== Segment start ==

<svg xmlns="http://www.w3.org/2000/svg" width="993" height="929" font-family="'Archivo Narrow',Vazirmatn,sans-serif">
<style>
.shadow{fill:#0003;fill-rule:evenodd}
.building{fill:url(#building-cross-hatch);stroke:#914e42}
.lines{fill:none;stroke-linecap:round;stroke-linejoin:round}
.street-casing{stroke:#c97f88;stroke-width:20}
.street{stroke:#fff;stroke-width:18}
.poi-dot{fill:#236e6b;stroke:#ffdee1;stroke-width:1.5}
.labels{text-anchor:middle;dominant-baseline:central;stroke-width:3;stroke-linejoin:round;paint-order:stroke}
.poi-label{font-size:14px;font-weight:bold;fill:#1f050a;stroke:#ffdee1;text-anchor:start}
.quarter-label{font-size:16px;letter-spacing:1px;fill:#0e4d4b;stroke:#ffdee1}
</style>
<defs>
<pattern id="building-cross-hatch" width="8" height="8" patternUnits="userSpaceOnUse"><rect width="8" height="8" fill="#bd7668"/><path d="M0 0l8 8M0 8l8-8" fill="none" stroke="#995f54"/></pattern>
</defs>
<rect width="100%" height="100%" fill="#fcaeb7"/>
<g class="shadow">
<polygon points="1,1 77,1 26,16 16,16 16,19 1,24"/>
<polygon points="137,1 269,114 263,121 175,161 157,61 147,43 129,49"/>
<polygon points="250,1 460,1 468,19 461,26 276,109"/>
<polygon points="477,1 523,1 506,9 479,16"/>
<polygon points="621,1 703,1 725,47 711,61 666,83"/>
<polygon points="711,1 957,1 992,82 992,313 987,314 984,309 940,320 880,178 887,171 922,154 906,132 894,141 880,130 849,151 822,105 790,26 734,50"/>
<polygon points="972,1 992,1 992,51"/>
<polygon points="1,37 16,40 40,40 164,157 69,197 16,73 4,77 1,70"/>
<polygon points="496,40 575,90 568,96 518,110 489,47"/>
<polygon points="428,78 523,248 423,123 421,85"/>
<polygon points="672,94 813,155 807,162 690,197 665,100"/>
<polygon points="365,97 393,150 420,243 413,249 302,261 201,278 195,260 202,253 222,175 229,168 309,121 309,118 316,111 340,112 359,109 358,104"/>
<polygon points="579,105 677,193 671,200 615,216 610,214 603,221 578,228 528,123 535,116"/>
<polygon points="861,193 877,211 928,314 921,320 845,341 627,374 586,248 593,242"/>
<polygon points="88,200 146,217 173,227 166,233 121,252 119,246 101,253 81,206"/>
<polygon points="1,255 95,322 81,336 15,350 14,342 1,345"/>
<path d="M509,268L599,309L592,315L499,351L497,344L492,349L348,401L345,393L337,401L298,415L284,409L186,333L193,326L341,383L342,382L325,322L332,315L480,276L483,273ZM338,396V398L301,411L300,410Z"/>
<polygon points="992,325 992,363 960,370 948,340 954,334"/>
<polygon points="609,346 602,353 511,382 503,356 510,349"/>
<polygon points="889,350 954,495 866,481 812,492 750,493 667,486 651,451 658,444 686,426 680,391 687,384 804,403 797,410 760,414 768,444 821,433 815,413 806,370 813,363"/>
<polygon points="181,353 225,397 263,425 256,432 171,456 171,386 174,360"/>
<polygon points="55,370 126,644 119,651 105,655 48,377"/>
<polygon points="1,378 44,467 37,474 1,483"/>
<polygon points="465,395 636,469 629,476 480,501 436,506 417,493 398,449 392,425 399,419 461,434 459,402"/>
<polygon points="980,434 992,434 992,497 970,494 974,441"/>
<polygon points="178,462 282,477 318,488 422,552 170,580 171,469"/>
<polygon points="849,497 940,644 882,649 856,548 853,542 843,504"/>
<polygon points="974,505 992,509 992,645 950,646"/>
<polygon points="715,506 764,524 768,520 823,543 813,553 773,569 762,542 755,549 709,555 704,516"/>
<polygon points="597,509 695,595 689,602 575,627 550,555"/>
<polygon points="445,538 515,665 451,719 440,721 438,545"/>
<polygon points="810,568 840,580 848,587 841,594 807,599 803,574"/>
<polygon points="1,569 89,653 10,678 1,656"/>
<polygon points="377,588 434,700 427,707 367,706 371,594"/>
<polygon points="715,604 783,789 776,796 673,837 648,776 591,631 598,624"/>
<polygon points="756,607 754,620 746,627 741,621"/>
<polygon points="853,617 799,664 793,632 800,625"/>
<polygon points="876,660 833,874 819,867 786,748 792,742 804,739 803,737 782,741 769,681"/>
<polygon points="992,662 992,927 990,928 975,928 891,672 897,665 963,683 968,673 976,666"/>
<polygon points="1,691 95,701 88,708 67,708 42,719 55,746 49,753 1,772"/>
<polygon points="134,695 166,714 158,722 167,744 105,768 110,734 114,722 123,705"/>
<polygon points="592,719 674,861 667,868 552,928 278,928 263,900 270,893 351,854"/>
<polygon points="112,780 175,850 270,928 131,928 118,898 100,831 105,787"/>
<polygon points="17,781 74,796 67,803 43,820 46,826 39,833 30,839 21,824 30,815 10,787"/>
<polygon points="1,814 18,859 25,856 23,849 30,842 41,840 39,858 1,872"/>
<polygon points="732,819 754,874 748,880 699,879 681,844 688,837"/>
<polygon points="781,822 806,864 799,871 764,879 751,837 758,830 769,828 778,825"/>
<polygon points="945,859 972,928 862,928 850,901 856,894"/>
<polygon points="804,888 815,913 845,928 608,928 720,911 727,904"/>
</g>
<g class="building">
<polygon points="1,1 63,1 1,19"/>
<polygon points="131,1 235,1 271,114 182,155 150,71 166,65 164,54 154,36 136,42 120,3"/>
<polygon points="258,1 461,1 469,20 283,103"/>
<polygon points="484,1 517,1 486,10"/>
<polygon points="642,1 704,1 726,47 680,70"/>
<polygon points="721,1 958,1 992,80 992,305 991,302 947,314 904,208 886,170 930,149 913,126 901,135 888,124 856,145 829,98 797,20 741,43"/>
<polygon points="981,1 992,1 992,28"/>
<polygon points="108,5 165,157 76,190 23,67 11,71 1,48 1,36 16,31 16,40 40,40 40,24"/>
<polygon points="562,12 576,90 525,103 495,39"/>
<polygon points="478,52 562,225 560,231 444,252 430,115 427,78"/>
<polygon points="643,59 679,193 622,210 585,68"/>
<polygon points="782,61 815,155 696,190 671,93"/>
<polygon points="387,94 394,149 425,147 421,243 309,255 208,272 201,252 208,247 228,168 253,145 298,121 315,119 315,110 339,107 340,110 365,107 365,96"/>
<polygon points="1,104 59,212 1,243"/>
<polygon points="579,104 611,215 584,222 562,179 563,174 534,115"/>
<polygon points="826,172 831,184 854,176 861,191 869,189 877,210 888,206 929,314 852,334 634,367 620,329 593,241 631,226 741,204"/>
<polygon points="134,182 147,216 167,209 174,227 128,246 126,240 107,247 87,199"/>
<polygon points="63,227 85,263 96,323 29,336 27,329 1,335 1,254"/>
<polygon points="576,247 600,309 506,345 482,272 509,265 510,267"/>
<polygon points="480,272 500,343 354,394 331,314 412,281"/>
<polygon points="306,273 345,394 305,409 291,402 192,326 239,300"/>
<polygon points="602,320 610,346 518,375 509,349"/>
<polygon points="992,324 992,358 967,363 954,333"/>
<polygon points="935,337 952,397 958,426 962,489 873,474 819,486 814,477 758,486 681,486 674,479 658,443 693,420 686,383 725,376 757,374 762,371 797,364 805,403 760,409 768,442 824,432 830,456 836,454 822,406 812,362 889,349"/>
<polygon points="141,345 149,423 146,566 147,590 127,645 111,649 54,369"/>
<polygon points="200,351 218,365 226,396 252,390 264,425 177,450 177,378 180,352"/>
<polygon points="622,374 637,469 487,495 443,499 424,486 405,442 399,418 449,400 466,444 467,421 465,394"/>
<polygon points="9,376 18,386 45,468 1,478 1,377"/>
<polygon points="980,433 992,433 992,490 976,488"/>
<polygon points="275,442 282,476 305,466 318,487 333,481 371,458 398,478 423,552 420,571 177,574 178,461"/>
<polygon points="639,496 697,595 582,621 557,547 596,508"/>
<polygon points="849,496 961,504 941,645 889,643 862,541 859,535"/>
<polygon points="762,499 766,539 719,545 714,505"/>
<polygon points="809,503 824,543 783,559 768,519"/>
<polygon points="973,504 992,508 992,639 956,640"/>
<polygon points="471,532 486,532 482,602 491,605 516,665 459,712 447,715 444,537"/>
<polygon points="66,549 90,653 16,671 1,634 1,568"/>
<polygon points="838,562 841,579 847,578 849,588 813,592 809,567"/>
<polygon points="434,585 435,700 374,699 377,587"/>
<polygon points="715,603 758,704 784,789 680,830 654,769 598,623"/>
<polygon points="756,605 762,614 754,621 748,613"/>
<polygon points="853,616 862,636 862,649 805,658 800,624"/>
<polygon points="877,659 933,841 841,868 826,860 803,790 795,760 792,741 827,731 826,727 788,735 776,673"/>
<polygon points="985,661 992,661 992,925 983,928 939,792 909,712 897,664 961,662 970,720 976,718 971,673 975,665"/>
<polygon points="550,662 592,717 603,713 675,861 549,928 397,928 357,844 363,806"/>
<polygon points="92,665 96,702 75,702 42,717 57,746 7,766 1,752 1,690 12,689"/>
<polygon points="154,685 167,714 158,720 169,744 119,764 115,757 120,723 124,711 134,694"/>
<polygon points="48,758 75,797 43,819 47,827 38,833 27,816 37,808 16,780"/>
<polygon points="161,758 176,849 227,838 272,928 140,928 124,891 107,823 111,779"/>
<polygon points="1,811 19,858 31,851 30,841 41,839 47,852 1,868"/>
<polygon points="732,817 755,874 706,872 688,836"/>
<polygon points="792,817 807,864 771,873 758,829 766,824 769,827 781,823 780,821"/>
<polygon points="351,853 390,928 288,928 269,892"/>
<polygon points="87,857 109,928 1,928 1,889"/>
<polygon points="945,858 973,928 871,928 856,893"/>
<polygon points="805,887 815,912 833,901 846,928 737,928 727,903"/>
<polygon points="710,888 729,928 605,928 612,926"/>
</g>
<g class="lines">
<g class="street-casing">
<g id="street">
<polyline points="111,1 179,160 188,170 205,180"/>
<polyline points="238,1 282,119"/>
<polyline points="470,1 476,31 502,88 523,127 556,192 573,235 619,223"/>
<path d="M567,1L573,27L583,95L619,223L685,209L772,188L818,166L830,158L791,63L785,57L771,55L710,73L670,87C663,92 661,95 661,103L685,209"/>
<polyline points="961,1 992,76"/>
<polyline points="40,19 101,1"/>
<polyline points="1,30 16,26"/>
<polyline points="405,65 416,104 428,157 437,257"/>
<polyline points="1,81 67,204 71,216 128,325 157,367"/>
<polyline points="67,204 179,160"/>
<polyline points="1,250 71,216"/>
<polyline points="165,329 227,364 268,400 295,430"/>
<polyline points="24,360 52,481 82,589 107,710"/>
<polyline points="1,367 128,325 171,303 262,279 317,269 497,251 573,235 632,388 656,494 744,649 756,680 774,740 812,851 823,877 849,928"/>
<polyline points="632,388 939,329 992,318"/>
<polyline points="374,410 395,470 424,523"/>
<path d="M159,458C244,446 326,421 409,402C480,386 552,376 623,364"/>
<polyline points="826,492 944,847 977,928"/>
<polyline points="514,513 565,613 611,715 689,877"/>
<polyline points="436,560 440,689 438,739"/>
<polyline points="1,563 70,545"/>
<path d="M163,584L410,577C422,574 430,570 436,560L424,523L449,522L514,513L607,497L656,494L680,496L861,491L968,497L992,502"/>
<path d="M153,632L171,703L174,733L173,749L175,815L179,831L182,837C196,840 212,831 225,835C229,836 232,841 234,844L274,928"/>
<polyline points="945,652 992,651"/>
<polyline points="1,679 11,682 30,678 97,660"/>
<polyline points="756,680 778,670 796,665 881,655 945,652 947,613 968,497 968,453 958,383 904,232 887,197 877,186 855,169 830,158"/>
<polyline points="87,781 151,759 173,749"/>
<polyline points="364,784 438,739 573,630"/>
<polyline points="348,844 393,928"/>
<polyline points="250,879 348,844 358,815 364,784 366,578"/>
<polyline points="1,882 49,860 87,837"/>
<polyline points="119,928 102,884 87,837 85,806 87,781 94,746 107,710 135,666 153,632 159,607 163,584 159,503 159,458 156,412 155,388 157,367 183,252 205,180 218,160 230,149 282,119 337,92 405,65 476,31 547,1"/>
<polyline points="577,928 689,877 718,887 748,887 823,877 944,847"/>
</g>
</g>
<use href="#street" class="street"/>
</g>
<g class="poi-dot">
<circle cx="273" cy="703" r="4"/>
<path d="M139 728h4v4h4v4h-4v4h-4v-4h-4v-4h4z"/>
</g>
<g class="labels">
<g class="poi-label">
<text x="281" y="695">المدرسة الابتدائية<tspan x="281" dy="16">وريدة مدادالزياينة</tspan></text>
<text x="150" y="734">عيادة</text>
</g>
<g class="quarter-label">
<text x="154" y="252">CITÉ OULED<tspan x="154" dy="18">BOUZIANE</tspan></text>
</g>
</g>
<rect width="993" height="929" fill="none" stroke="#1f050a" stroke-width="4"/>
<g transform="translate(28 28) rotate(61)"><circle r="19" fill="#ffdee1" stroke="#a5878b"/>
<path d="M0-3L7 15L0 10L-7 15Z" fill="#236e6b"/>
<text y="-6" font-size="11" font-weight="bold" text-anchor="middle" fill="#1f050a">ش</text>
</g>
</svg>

== Segment end ==

■ YOUR INSTRUCTIONS ■
List all lines above in which the string "middle" appears.

■ RESPONSE BELOW ■
.labels{text-anchor:middle;dominant-baseline:central;stroke-width:3;stroke-linejoin:round;paint-order:stroke}
<text y="-6" font-size="11" font-weight="bold" text-anchor="middle" fill="#1f050a">ش</text>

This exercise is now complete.